Wednesday, February 22, 2006

Thinking

From Slate and others…

“Last week, Secretary of State Condoleezza Rice asked the Senate Foreign Relations Committee for $75 million in emergency funding to promote internal opposition to Iran's fundamentalist regime…”

Gosh! $75 million is a really, really small amount of money. If you are supposed to be serious about winning over the Iranians, you won’t insult them with that meager amount. Too late…we already did.

“…Many Iranians, probably a majority of them, despise their rulers. They want a real democracy… they even like the United States… as anyone who knows anything about Iran's history would emphasize, these same Iranians deeply distrust outsiders who try to interfere in their domestic affairs.

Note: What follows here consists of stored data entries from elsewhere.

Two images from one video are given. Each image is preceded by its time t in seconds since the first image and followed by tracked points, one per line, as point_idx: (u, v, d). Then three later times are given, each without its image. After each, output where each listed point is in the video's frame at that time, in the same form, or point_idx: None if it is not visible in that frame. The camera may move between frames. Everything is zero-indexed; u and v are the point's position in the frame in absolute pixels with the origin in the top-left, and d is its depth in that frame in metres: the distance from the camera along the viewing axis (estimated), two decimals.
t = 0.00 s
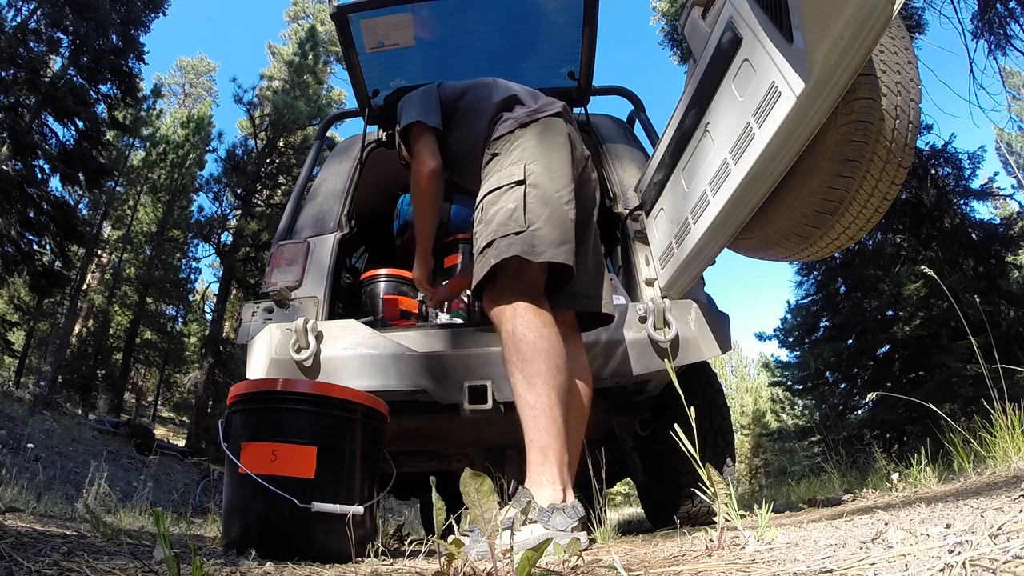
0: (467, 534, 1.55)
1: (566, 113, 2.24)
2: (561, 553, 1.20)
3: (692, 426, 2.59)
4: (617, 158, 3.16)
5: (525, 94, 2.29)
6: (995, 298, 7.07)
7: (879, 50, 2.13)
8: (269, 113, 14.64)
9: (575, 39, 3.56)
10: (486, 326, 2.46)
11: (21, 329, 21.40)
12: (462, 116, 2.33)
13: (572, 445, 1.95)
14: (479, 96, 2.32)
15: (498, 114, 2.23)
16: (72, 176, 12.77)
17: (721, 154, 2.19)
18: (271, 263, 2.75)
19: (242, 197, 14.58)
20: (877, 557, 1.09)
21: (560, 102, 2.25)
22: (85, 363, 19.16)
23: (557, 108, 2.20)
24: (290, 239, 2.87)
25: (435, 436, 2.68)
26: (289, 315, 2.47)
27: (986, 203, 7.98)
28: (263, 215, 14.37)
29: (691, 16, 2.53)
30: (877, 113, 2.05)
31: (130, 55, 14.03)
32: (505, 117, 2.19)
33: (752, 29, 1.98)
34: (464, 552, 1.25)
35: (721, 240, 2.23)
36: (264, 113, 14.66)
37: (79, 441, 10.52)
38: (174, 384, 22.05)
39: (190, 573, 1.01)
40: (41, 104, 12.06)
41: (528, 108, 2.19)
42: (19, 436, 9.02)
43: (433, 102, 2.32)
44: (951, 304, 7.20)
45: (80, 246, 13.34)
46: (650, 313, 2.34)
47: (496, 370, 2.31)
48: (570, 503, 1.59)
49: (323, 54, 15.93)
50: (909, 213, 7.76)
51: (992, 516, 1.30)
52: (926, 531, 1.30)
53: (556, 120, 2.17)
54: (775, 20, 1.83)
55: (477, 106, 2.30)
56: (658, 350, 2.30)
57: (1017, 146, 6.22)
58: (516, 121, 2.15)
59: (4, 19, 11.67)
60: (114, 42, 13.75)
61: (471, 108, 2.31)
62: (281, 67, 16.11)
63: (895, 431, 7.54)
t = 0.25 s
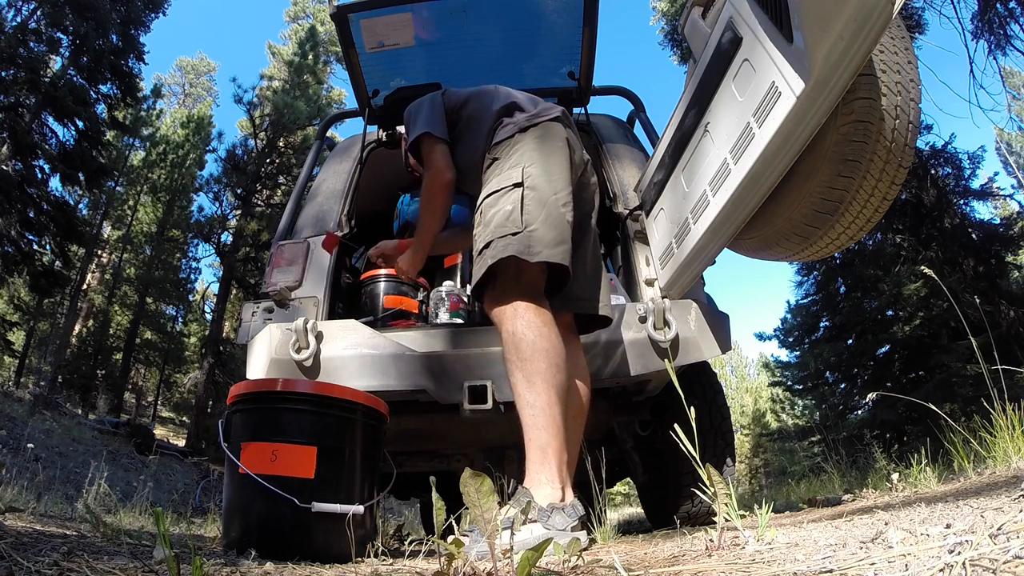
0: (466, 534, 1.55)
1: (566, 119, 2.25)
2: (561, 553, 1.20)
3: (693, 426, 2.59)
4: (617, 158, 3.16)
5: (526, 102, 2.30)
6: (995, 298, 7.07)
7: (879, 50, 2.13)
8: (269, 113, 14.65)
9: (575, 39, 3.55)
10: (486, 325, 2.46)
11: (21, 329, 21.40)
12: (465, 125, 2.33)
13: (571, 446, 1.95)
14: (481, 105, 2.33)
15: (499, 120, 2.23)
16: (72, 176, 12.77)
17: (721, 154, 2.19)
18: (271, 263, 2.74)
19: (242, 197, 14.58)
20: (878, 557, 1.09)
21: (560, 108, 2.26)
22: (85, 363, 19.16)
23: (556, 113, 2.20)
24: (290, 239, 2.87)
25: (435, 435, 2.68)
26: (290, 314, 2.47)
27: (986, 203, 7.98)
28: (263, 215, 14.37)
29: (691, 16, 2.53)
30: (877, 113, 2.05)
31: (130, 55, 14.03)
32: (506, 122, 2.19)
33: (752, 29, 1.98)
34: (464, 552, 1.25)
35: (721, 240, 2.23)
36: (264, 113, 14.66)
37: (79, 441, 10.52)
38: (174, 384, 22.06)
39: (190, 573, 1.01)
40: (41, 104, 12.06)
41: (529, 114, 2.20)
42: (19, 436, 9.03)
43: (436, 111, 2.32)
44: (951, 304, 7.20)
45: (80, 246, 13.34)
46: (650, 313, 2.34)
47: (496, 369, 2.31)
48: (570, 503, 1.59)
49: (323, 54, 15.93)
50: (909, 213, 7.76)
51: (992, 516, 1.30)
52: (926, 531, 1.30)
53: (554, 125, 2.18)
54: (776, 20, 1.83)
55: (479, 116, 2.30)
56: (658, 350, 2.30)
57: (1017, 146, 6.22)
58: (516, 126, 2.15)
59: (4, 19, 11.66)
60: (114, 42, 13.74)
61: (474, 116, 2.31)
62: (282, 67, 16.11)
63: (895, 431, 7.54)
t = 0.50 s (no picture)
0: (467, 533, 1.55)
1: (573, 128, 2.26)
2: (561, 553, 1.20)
3: (692, 426, 2.59)
4: (617, 158, 3.15)
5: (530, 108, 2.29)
6: (995, 298, 7.07)
7: (878, 50, 2.13)
8: (269, 113, 14.65)
9: (575, 40, 3.55)
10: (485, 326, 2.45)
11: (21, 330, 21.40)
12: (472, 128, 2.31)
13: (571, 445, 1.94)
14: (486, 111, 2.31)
15: (507, 125, 2.23)
16: (72, 176, 12.77)
17: (721, 155, 2.19)
18: (271, 263, 2.74)
19: (242, 197, 14.58)
20: (877, 557, 1.10)
21: (567, 118, 2.27)
22: (85, 363, 19.16)
23: (563, 123, 2.21)
24: (290, 238, 2.87)
25: (435, 436, 2.68)
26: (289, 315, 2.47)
27: (986, 203, 7.98)
28: (263, 215, 14.37)
29: (691, 16, 2.52)
30: (877, 113, 2.05)
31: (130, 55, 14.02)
32: (512, 126, 2.19)
33: (752, 29, 1.97)
34: (463, 551, 1.25)
35: (721, 240, 2.23)
36: (264, 113, 14.66)
37: (79, 441, 10.51)
38: (174, 384, 22.06)
39: (190, 573, 1.01)
40: (41, 104, 12.06)
41: (537, 121, 2.20)
42: (19, 436, 9.02)
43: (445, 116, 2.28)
44: (951, 304, 7.20)
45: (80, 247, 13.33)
46: (650, 313, 2.34)
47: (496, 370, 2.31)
48: (569, 499, 1.58)
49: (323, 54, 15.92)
50: (909, 213, 7.76)
51: (993, 515, 1.30)
52: (926, 531, 1.30)
53: (562, 136, 2.16)
54: (775, 20, 1.83)
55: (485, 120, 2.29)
56: (657, 350, 2.31)
57: (1017, 146, 6.22)
58: (525, 131, 2.14)
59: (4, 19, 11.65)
60: (114, 42, 13.74)
61: (480, 124, 2.30)
62: (282, 67, 16.11)
63: (895, 431, 7.54)
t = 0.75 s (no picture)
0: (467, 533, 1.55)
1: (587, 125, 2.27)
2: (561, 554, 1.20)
3: (693, 426, 2.60)
4: (617, 158, 3.16)
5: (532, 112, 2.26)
6: (994, 298, 7.07)
7: (879, 51, 2.13)
8: (269, 113, 14.65)
9: (575, 39, 3.56)
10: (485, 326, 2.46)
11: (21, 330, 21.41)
12: (477, 136, 2.25)
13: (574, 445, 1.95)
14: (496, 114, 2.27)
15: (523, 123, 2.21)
16: (72, 176, 12.77)
17: (721, 155, 2.19)
18: (271, 263, 2.75)
19: (242, 197, 14.58)
20: (877, 557, 1.09)
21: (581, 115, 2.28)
22: (85, 363, 19.16)
23: (579, 121, 2.22)
24: (290, 238, 2.87)
25: (435, 436, 2.67)
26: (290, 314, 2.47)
27: (986, 203, 7.98)
28: (263, 215, 14.38)
29: (690, 16, 2.52)
30: (877, 114, 2.05)
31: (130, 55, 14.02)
32: (529, 125, 2.19)
33: (751, 29, 1.97)
34: (463, 552, 1.25)
35: (722, 239, 2.23)
36: (264, 113, 14.67)
37: (79, 441, 10.51)
38: (174, 384, 22.07)
39: (190, 573, 1.01)
40: (41, 104, 12.06)
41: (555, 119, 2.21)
42: (19, 436, 9.03)
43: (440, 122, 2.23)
44: (951, 305, 7.20)
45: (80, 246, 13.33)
46: (650, 313, 2.34)
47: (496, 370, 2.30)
48: (574, 503, 1.57)
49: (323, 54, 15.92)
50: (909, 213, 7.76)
51: (992, 515, 1.30)
52: (926, 531, 1.30)
53: (579, 132, 2.19)
54: (775, 20, 1.83)
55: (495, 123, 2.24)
56: (658, 350, 2.31)
57: (1017, 146, 6.22)
58: (542, 128, 2.15)
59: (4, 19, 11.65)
60: (114, 42, 13.74)
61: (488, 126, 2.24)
62: (281, 67, 16.11)
63: (895, 431, 7.55)
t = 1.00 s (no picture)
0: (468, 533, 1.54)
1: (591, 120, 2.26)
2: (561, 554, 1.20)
3: (693, 426, 2.60)
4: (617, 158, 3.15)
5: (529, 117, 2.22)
6: (995, 298, 7.07)
7: (878, 51, 2.13)
8: (269, 113, 14.65)
9: (575, 39, 3.56)
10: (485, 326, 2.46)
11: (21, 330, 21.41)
12: (473, 145, 2.23)
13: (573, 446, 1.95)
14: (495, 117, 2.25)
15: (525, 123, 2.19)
16: (72, 176, 12.77)
17: (721, 155, 2.19)
18: (271, 263, 2.75)
19: (242, 197, 14.58)
20: (877, 557, 1.10)
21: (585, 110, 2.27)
22: (85, 363, 19.16)
23: (584, 115, 2.22)
24: (290, 238, 2.88)
25: (435, 436, 2.67)
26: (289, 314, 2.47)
27: (986, 203, 7.98)
28: (263, 215, 14.38)
29: (691, 16, 2.52)
30: (877, 113, 2.05)
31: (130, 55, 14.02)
32: (531, 124, 2.18)
33: (752, 29, 1.97)
34: (463, 552, 1.25)
35: (721, 239, 2.23)
36: (264, 113, 14.67)
37: (79, 441, 10.51)
38: (174, 385, 22.06)
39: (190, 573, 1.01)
40: (41, 104, 12.06)
41: (557, 113, 2.20)
42: (19, 436, 9.03)
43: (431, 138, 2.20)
44: (951, 305, 7.20)
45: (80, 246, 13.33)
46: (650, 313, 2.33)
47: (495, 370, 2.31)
48: (573, 504, 1.57)
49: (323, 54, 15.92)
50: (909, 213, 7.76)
51: (993, 515, 1.30)
52: (926, 531, 1.30)
53: (584, 127, 2.19)
54: (775, 21, 1.83)
55: (491, 131, 2.23)
56: (658, 350, 2.30)
57: (1017, 146, 6.23)
58: (544, 126, 2.14)
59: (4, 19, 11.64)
60: (114, 42, 13.74)
61: (486, 132, 2.23)
62: (282, 67, 16.12)
63: (895, 431, 7.55)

You would think that there might be one person in our State Department who would try to consider how another nation would react if they were being meddled with. Start by asking, “How would we react?”

This distrust goes all of the way back to 1953, when the Central Intelligence Agency (CIA) plotted, along with British oil interests, to overthrow Iran's premier, Mohammad Mossadeq, and replace him with the Shah. Iran's current president, Mahmoud Ahmadinejad, is certainly not the same as Mohammad Mossadeq; but he was democratically elected. If the United States tried to remove him; he would quickly assume the martyr's role.

This (1953) has to be one of the most embarrassing moments in our relationship with Iran, yet we have never apologized for it…maybe most Americans don’t even remember it, but it’s guaranteed that every Iranian schoolchild is taught this fact.

Kenneth Pollack tells an instructive story in his book, The Persian Puzzle: The Conflict Between Iran and America. Shortly after the Sept. 11 terrorist attacks, Bush officials started meeting with Iranian officials. The two countries shared an interest in overthrowing the Taliban regime in Afghanistan, and they took cooperative steps toward that common goal; two decades of mutual hostility began to melt away. Then, in January 2002, President Bush delivered his State of the Union Address—linking Iran with Iraq and North Korea as an "axis of evil"—and the Iranians instantly ended all talks. More than that, the Western-leaning factions within the Iranian regime were delegitimized and crushed.”